I try really hard not to be an angry person these days.
I spent a lot of time as a young person being angry about a lot of things.
Civil rights and race relations, having grown up in the inner city of Detroit, where it was difficult being neither White nor Black. Latinos had not yet figured into the equation that far north in the 50’s and 60’s.
Women’s equality, which hit me hard as a smart teen girl and young woman in my 20’s trying to get taken seriously by employers.
The already begun assault on public education, which was my salvation from my refugee-immigrant family status, where we were diligently rescuing family members from the Communists.
But damn, it’s hard these days not to be angry when we seem to be on a very slippery slope, sliding backwards on the gains we achieved decades ago. A recent slogan seen on protestors’ signs asks, “Why am I still fighting this sh*t today?”
I think about the so-called racial minorities, now not so minor in numbers and growing, who are justifiably angry these days. My hope is that we channel that anger into some constructive social justice efforts.

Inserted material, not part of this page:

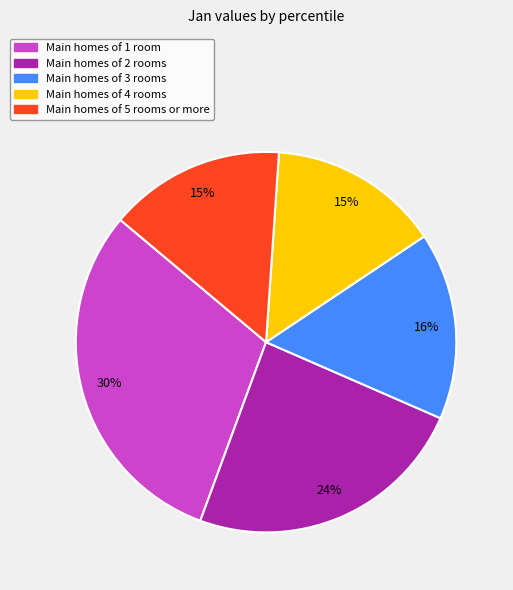

Is there a majority slice in this chart?

No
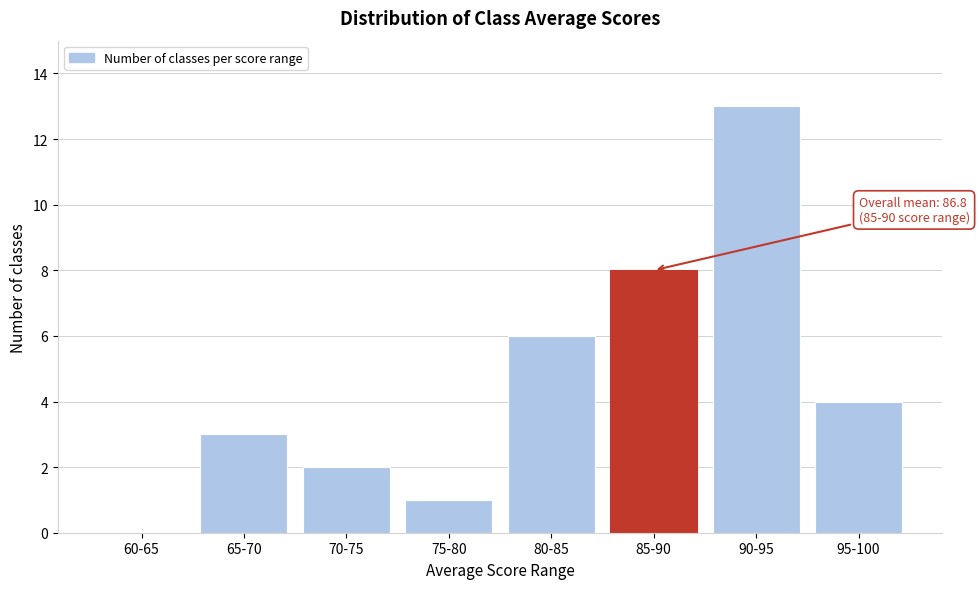

Reading right to left, transcribe all the data shown in this chart.

95-100=4	90-95=13	85-90=8	80-85=6	75-80=1	70-75=2	65-70=3	60-65=0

We need to get educated and involved in the political process, locally, regionally, and nationally, even when the process is fraught with cronyism, racism, and bullying. I think we need to come together with other people who are like us and not like us, who are willing to be allies to fight for the same causes and candidates that we care about.
I think we need to put our money and our time where our hearts are, if not for ourselves, then for the generations that will follow us. The sacrifice is worth it, even if you don’t personally benefit. Numbers count, if for no other reason than to lift up the hopes of those who share our dreams.
We need to spread the word about the things that we find wrong with our communities and dialogue with others about how we can address those issues and find creative solutions together. Not every problem requires a new law. Sometimes the old laws just need to be enforced. Sometimes the community just needs to be in conversation and seek to find common ground.
But together - talking with one another, breaking bread together, writing letters, signing petitions, marching, and protesting together – is what we need to be doing. We must not let the powers of greed be used to divide us and refocus our attention away from the power of unity in fighting for justice, equality, and dignity for everyone.
If not us, then who? If not now, then when? I look around, and there's only you and me, my friend.